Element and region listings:
#####
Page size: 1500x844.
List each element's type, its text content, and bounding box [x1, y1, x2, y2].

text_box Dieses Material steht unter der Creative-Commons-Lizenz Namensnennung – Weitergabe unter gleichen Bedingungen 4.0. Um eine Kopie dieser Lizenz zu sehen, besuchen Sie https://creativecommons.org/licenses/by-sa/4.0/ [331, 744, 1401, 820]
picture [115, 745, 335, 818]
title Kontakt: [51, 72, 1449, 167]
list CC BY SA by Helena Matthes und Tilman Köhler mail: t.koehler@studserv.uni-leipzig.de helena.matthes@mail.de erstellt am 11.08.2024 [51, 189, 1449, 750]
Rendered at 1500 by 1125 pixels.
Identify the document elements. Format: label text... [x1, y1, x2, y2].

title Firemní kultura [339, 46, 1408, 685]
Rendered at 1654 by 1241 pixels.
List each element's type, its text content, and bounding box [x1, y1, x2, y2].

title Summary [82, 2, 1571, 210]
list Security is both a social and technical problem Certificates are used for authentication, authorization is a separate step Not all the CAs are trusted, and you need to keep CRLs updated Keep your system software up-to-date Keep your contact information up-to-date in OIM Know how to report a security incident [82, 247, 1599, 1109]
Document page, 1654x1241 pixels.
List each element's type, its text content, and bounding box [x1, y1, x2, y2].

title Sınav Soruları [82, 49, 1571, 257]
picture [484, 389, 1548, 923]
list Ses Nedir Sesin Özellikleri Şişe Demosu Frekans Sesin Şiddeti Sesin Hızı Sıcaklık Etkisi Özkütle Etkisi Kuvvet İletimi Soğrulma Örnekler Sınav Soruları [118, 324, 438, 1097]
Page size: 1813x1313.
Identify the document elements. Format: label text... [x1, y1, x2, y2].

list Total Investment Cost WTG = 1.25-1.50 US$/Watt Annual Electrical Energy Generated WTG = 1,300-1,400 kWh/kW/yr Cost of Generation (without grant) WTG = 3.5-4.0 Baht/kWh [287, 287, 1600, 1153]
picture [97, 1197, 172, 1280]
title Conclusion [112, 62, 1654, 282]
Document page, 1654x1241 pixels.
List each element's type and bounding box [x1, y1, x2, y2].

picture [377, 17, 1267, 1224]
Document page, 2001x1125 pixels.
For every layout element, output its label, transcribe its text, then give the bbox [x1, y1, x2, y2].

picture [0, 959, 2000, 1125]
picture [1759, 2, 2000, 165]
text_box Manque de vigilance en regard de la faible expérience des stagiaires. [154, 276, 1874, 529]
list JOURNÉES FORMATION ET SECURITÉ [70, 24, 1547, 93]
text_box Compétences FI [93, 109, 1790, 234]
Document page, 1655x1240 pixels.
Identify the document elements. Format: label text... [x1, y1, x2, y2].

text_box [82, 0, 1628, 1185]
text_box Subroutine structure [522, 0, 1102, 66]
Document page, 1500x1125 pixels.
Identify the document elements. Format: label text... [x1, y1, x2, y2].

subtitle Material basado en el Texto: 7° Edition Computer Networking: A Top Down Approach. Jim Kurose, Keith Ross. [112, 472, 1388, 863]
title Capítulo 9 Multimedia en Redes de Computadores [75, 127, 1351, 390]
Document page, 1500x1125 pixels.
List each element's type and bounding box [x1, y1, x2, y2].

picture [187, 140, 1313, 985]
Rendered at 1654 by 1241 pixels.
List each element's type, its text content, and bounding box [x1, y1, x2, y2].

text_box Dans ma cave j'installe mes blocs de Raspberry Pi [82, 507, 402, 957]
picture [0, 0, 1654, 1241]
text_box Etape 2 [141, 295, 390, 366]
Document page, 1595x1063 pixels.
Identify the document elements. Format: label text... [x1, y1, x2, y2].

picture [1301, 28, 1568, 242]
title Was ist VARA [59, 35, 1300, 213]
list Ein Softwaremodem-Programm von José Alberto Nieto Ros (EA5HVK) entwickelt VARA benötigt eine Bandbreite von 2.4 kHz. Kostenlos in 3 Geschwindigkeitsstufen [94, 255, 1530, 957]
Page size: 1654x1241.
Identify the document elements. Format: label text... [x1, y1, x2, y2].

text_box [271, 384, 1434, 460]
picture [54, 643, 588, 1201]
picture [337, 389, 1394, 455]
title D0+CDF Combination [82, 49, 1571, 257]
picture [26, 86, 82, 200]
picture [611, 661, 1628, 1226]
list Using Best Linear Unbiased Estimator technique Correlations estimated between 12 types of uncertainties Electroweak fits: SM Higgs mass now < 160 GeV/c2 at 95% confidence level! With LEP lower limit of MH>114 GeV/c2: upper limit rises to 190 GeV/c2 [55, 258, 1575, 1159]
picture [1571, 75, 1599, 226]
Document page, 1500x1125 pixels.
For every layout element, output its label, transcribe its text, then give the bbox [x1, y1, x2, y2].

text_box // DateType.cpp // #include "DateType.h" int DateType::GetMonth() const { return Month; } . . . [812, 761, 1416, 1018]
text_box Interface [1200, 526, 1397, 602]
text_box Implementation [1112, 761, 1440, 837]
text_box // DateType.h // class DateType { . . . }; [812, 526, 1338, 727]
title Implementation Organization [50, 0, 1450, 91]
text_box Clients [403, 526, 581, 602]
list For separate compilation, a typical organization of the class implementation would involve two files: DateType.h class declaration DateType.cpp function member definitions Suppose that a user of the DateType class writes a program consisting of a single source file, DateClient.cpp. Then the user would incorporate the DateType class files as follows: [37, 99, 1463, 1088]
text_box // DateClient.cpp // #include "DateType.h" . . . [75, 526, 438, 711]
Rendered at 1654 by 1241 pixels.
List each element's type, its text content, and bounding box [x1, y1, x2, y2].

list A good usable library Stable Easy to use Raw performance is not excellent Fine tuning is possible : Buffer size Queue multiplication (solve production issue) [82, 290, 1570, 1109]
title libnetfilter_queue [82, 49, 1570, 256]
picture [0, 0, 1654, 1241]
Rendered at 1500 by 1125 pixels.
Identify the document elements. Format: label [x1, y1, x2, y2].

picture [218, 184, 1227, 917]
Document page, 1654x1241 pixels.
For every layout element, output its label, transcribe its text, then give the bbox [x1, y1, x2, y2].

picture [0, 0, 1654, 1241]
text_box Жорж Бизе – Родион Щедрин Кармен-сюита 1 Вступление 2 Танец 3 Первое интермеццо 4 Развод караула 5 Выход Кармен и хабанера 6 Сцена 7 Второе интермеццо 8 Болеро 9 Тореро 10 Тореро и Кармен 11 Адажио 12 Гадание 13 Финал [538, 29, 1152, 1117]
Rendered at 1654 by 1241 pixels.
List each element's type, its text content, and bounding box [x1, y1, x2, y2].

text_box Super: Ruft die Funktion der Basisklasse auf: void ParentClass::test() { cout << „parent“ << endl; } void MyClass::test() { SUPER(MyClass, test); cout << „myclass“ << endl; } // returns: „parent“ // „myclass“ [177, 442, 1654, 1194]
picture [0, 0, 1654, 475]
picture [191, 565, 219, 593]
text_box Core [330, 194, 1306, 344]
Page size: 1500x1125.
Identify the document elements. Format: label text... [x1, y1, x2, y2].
#####
**SHORT PROBLEM:**
Retype everything from the line containing "Document page, 1595x1063 pixels." down to the line containing "list Ein Softwaremodem-Programm", keeping each line identical.

**EXERCISE ANSWER:**
Document page, 1595x1063 pixels.
Identify the document elements. Format: label text... [x1, y1, x2, y2].

picture [1301, 28, 1568, 242]
title Was ist VARA [59, 35, 1300, 213]
list Ein Softwaremodem-Programm von José Alberto Nieto Ros (EA5HVK) entwickelt VARA benötigt eine Bandbreite von 2.4 kHz. Kostenlos in 3 Geschwindigkeitsstufen [94, 255, 1530, 957]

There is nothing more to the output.